→ Work task:
Would you please copy exactly the line with "right shoulder: (229, 257)" and all lines that follow it in the data below, through the last one?
####
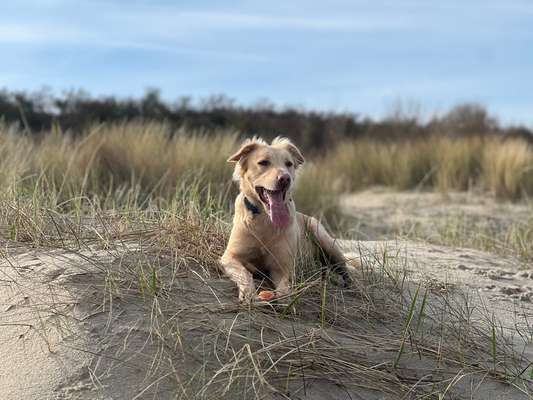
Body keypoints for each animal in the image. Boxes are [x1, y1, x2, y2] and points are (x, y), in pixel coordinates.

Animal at [220, 136, 354, 302]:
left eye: (289, 164)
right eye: (263, 162)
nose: (285, 178)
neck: (265, 218)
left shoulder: (282, 267)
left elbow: (285, 287)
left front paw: (285, 299)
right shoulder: (229, 257)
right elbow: (244, 273)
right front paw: (248, 292)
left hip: (324, 239)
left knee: (345, 270)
####
→ Answer to this problem:
right shoulder: (229, 257)
right elbow: (244, 273)
right front paw: (248, 292)
left hip: (324, 239)
left knee: (345, 270)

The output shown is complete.